▶ THE RECORDS:

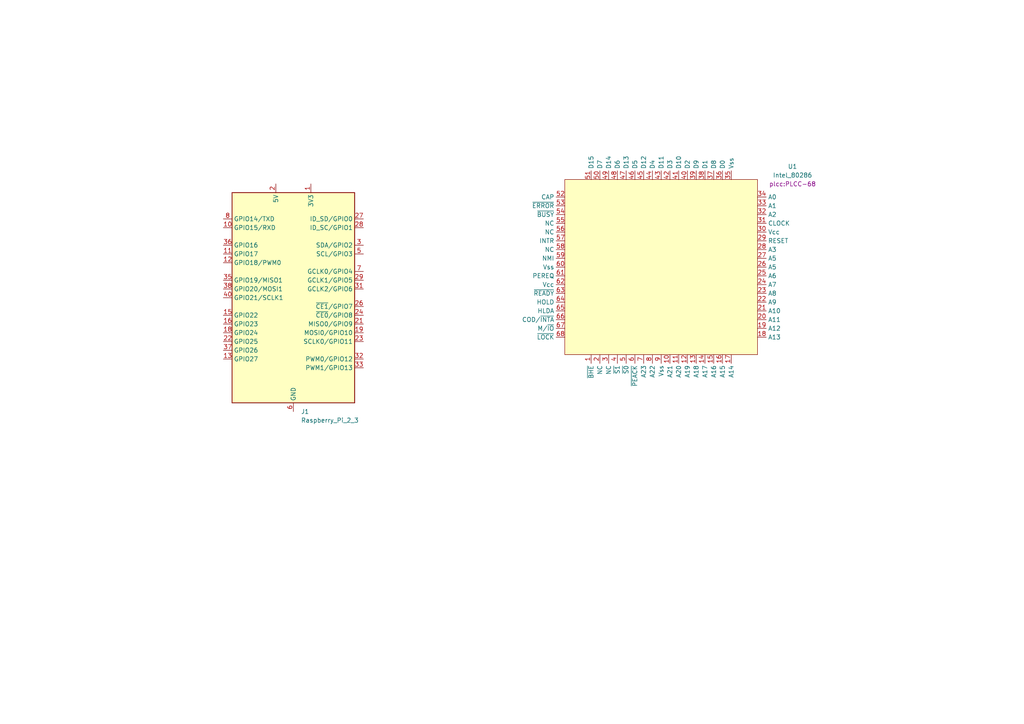
<source format=kicad_sch>
(kicad_sch
	(version 20231120)
	(generator "eeschema")
	(generator_version "8.0")
	(uuid "5bf8ee51-f844-4918-ae20-eb204cb3347d")
	(paper "A4")
	
	(symbol
		(lib_id "Connector:Raspberry_Pi_2_3")
		(at 85.09 86.36 0)
		(unit 1)
		(exclude_from_sim no)
		(in_bom yes)
		(on_board yes)
		(dnp no)
		(fields_autoplaced yes)
		(uuid "0faabc71-1516-4b5b-861d-a7d9093449f6")
		(property "Reference" "J1"
			(at 87.2841 119.38 0)
			(effects
				(font
					(size 1.27 1.27)
				)
				(justify left)
			)
		)
		(property "Value" "Raspberry_Pi_2_3"
			(at 87.2841 121.92 0)
			(effects
				(font
					(size 1.27 1.27)
				)
				(justify left)
			)
		)
		(property "Footprint" ""
			(at 85.09 86.36 0)
			(effects
				(font
					(size 1.27 1.27)
				)
				(hide yes)
			)
		)
		(property "Datasheet" "https://www.raspberrypi.org/documentation/hardware/raspberrypi/schematics/rpi_SCH_3bplus_1p0_reduced.pdf"
			(at 146.05 130.81 0)
			(effects
				(font
					(size 1.27 1.27)
				)
				(hide yes)
			)
		)
		(property "Description" "expansion header for Raspberry Pi 2 & 3"
			(at 85.09 86.36 0)
			(effects
				(font
					(size 1.27 1.27)
				)
				(hide yes)
			)
		)
		(pin "29"
			(uuid "dcf32133-38f0-4519-96e9-b220aef53774")
		)
		(pin "16"
			(uuid "4677646d-df35-4997-a049-ef09bf2767bc")
		)
		(pin "26"
			(uuid "f49c926c-72be-4916-b3d6-04d9ec844dd2")
		)
		(pin "28"
			(uuid "d9bd4c97-2a07-4f22-89ff-622aeebb5e0a")
		)
		(pin "27"
			(uuid "a747f01f-3385-4eb7-85dc-e6e0c5903d93")
		)
		(pin "25"
			(uuid "1a8c1189-beb4-4abb-84bb-a7b96e6afe21")
		)
		(pin "38"
			(uuid "6d988a0e-0a3d-42e8-a5d8-fce8c286fd8b")
		)
		(pin "39"
			(uuid "d4c9efb8-012d-4d9b-9687-d50beffec18b")
		)
		(pin "19"
			(uuid "284236bf-9350-4258-8d5e-ecf1e0aa1e9d")
		)
		(pin "40"
			(uuid "08a3adf8-2e68-4041-b0e7-58ecb8629a16")
		)
		(pin "5"
			(uuid "1e624e70-63bb-4ac4-bf95-8b73cce73507")
		)
		(pin "4"
			(uuid "fb5e4a6c-c4a3-4df8-b618-75ae4d0dd488")
		)
		(pin "23"
			(uuid "d53b62b9-9ffe-45f3-93bc-3b5f54d724fb")
		)
		(pin "24"
			(uuid "60599afc-3769-4190-b0f6-078d9d85ff95")
		)
		(pin "2"
			(uuid "262b5ab5-7582-4fbe-9b3d-61d12d357f65")
		)
		(pin "21"
			(uuid "7c2e870f-f151-4b54-bdb0-faf920bc19b9")
		)
		(pin "22"
			(uuid "90d6c22b-0aa6-4c25-9818-3da4feb2a8bc")
		)
		(pin "20"
			(uuid "ca29afa3-802a-43a9-b0c3-88057546c490")
		)
		(pin "10"
			(uuid "bd1f1274-d968-4fe0-ba4f-8949fd95cc9c")
		)
		(pin "17"
			(uuid "86098ff1-07d3-465c-bd3a-bfde4be4b2ea")
		)
		(pin "1"
			(uuid "a8545297-b2d3-4040-9872-00e29fa53677")
		)
		(pin "9"
			(uuid "71127569-f8e8-4f3b-8853-e15720011f8b")
		)
		(pin "8"
			(uuid "9627dfee-39b3-470b-8581-45e04a6bad6e")
		)
		(pin "7"
			(uuid "33956d3c-b30a-416e-851c-c22486cc6412")
		)
		(pin "6"
			(uuid "b64757e1-7307-4c21-86d5-dc171fda80f6")
		)
		(pin "18"
			(uuid "451384b3-8228-4ec4-a8f4-c17918194b00")
		)
		(pin "15"
			(uuid "a7152891-6665-4deb-bddd-64d3d6f2a7dd")
		)
		(pin "14"
			(uuid "f733ab4d-aee3-4b25-95d9-590199781221")
		)
		(pin "13"
			(uuid "40a08034-2992-4a03-bceb-778eccf4d7ac")
		)
		(pin "12"
			(uuid "64be2de5-6a5b-4b24-84d2-bbec893d3c8e")
		)
		(pin "11"
			(uuid "40162403-0411-4b9e-9d7f-696dd80755f8")
		)
		(pin "3"
			(uuid "6c947143-673c-49ad-8ae0-205dc22e1cb4")
		)
		(pin "30"
			(uuid "b9b621e4-f50b-495b-a4fe-98194d2bec8f")
		)
		(pin "31"
			(uuid "63939095-cb5f-4f83-92b4-3401a7e930c2")
		)
		(pin "32"
			(uuid "35502fe6-7141-4421-bf68-6e838ae96adb")
		)
		(pin "33"
			(uuid "1d69b416-36dd-45b6-aeb0-06e90c69474b")
		)
		(pin "34"
			(uuid "74cf2201-3dbb-4987-bbb7-e9b300a42d0f")
		)
		(pin "35"
			(uuid "3cdfccb7-3b97-472b-936b-7fc65e6c8b75")
		)
		(pin "36"
			(uuid "cb5105ee-a551-4ed7-8028-a0cad25704c7")
		)
		(pin "37"
			(uuid "b22cb7a1-3f4e-4ac4-844b-924f5d7345b5")
		)
		(instances
			(project "pi286"
				(path "/5bf8ee51-f844-4918-ae20-eb204cb3347d"
					(reference "J1")
					(unit 1)
				)
			)
		)
	)
	(symbol
		(lib_id "80286:Intel_80286")
		(at 193.04 77.47 0)
		(unit 1)
		(exclude_from_sim no)
		(in_bom yes)
		(on_board yes)
		(dnp no)
		(fields_autoplaced yes)
		(uuid "21a8f212-1556-49a0-b23b-b60b6eaf1cfa")
		(property "Reference" "U1"
			(at 229.87 48.2914 0)
			(effects
				(font
					(size 1.27 1.27)
				)
			)
		)
		(property "Value" "Intel_80286"
			(at 229.87 50.8314 0)
			(effects
				(font
					(size 1.27 1.27)
				)
			)
		)
		(property "Footprint" "plcc:PLCC-68"
			(at 229.87 53.3714 0)
			(effects
				(font
					(size 1.27 1.27)
				)
			)
		)
		(property "Datasheet" ""
			(at 191.77 82.55 0)
			(effects
				(font
					(size 1.27 1.27)
				)
				(hide yes)
			)
		)
		(property "Description" ""
			(at 193.04 77.47 0)
			(effects
				(font
					(size 1.27 1.27)
				)
				(hide yes)
			)
		)
		(pin "19"
			(uuid "eca6d390-0cba-4f85-9514-1ff91f07d4d5")
		)
		(pin "25"
			(uuid "bc082d04-bb44-496b-b755-d265cccfb147")
		)
		(pin "27"
			(uuid "f231cb74-36e8-4648-88a9-b8c1faa495d1")
		)
		(pin "28"
			(uuid "5b114b65-4901-43dd-9557-c356e6ce69d4")
		)
		(pin "26"
			(uuid "3f880655-7437-423b-ab02-ec6eb494242b")
		)
		(pin "23"
			(uuid "ee29fcff-9ad8-4a28-a411-5c713f3116c9")
		)
		(pin "24"
			(uuid "7f7934ab-ad82-4dce-9b34-4077ec2a759e")
		)
		(pin "2"
			(uuid "fab3af1a-1b0a-4634-a3aa-376f7670a89c")
		)
		(pin "21"
			(uuid "734e09d7-8341-4c26-b80e-42b298fb0860")
		)
		(pin "22"
			(uuid "71d18cd5-a68a-4fce-bc0c-1e6f9c12698d")
		)
		(pin "20"
			(uuid "ed530e59-1e3a-4bba-ae45-daaf6a6deb86")
		)
		(pin "11"
			(uuid "dc4626f8-4031-4a92-b36b-fc72f20daf15")
		)
		(pin "12"
			(uuid "a0d6e493-9691-4df2-80ae-ad8da781d11c")
		)
		(pin "13"
			(uuid "4af8b280-5e08-4f29-8f83-31713106b654")
		)
		(pin "14"
			(uuid "dd83029a-b64f-4c36-b67d-612fc232f9c9")
		)
		(pin "15"
			(uuid "54a4cf33-3a9a-4bce-adcc-94bca7588f58")
		)
		(pin "16"
			(uuid "77367ba0-765e-4b62-a1f9-57ff5b85bcd6")
		)
		(pin "54"
			(uuid "c2073aa6-cf0f-4935-8f13-234805c3d898")
		)
		(pin "53"
			(uuid "1f6b129b-af23-4b5d-82f2-ee281b75b1f8")
		)
		(pin "52"
			(uuid "eadca553-6c2e-4b88-9239-f5602816ea8e")
		)
		(pin "51"
			(uuid "467ef7ed-9c57-4663-af9a-c74251febfaa")
		)
		(pin "50"
			(uuid "40c64b50-b25b-47c2-b462-13dfe515ac2c")
		)
		(pin "5"
			(uuid "42107f00-9449-49b1-9ddc-f6d2cff1968a")
		)
		(pin "49"
			(uuid "81f986a8-89f1-478f-a349-41cde123405d")
		)
		(pin "48"
			(uuid "5da67406-5b2c-484d-a12f-d51961228eb3")
		)
		(pin "47"
			(uuid "69313c9c-308b-43a4-9d92-158979c21066")
		)
		(pin "46"
			(uuid "f6d8f3f0-da46-4dc6-8bcf-8e3b9258beba")
		)
		(pin "45"
			(uuid "79b734d9-558b-4af7-af0a-b9c8d6e3ec56")
		)
		(pin "44"
			(uuid "3fcf5da4-594b-4f89-99c9-882db1b6ca9e")
		)
		(pin "43"
			(uuid "e6500b23-8170-4da7-9ad5-3c4734417771")
		)
		(pin "42"
			(uuid "dad1e8e4-1f91-416b-bf7c-7968a5d9a9fa")
		)
		(pin "41"
			(uuid "e195a721-80b9-459f-ae0b-631796e8a52e")
		)
		(pin "40"
			(uuid "ca799005-7db4-4761-a7d8-058d7875fba7")
		)
		(pin "4"
			(uuid "40d5b419-7e76-4549-8e76-f52f54a535ec")
		)
		(pin "39"
			(uuid "4b562ddf-fb87-4df7-81d3-49fca2ad571d")
		)
		(pin "38"
			(uuid "15f176e1-6684-478b-ac85-382942dd2e7a")
		)
		(pin "37"
			(uuid "a54d103b-48af-4eb8-9e21-9c6f7ee33b88")
		)
		(pin "36"
			(uuid "10e2863a-e5e3-4658-b83e-ef9a1ae419c8")
		)
		(pin "35"
			(uuid "1878bcc0-abdb-44a8-96d5-852da415c3ca")
		)
		(pin "34"
			(uuid "0098418f-7503-4f1d-9e47-373e85ec8f6a")
		)
		(pin "33"
			(uuid "3cfde023-d87c-4c76-bd4a-156f60241072")
		)
		(pin "32"
			(uuid "ecf0d05c-6e86-45c8-b279-fa69a63bd317")
		)
		(pin "31"
			(uuid "c55a9302-2ca9-40d6-951b-53ff181037ad")
		)
		(pin "30"
			(uuid "d9a42128-fa1b-41f7-bd82-7a5fd2789fb9")
		)
		(pin "3"
			(uuid "338be192-74b8-46db-b5ac-025ffb1ec28e")
		)
		(pin "29"
			(uuid "55820045-7b65-4c59-b9ac-796ef7b43e42")
		)
		(pin "67"
			(uuid "b6a35b30-884f-4b24-b9dd-2bb707677a1c")
		)
		(pin "68"
			(uuid "0288ac9d-2a81-469a-9264-e2b2255ec2cf")
		)
		(pin "7"
			(uuid "661429ec-4c7c-4ee6-9d36-5c66986cf094")
		)
		(pin "8"
			(uuid "787603c2-878a-4bf9-8ae4-b3f614d0a4bf")
		)
		(pin "9"
			(uuid "26ffaee8-b447-4671-a911-9b75c6ca92b7")
		)
		(pin "1"
			(uuid "2fd0bc8a-cf6a-4583-9656-cd88f9d81d12")
		)
		(pin "10"
			(uuid "9f908287-2b87-4043-816e-ff3c73eb74ea")
		)
		(pin "55"
			(uuid "9e7a9c73-217a-4c31-ae30-dd927902cf29")
		)
		(pin "56"
			(uuid "5935146a-dbbf-4603-ab2b-e5747dc32d0c")
		)
		(pin "57"
			(uuid "34e01282-8a35-4381-8874-3ee095f79991")
		)
		(pin "58"
			(uuid "3a93e591-d631-4701-ab01-4bc1bdb66274")
		)
		(pin "59"
			(uuid "973df979-b715-4778-97ca-e6d274494353")
		)
		(pin "6"
			(uuid "4f32d55f-e279-4058-9da0-9248d0497a79")
		)
		(pin "60"
			(uuid "e8d25520-d622-40cf-9a67-3245b1a82edd")
		)
		(pin "61"
			(uuid "e80c39d3-c653-43e4-83e7-5eeaf3a6086b")
		)
		(pin "62"
			(uuid "e39c764e-8ec4-416d-8844-84fad916e4b2")
		)
		(pin "18"
			(uuid "895563a6-f9c5-40ae-b4bb-6cf2dfeeef9e")
		)
		(pin "63"
			(uuid "e0ebfa65-6d4c-49f7-9b9d-1eee2dd77e73")
		)
		(pin "64"
			(uuid "01bb42e1-872c-4ec5-bd02-e1fdba4783b8")
		)
		(pin "65"
			(uuid "ba1a0250-0c85-4733-b4c3-9ccf42436b03")
		)
		(pin "66"
			(uuid "ab9bd6f7-9c54-4454-ab20-44116d2294c2")
		)
		(pin "17"
			(uuid "954f0c4c-d93f-4f21-acec-71d361bff2c3")
		)
		(instances
			(project "pi286"
				(path "/5bf8ee51-f844-4918-ae20-eb204cb3347d"
					(reference "U1")
					(unit 1)
				)
			)
		)
	)
	(sheet_instances
		(path "/"
			(page "1")
		)
	)
)

</source>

▶ WORK INSTRUCTION:
Would you please give the number of lines in this material containing the string "Datasheet", with no further text?

▶ ANSWER AREA:
2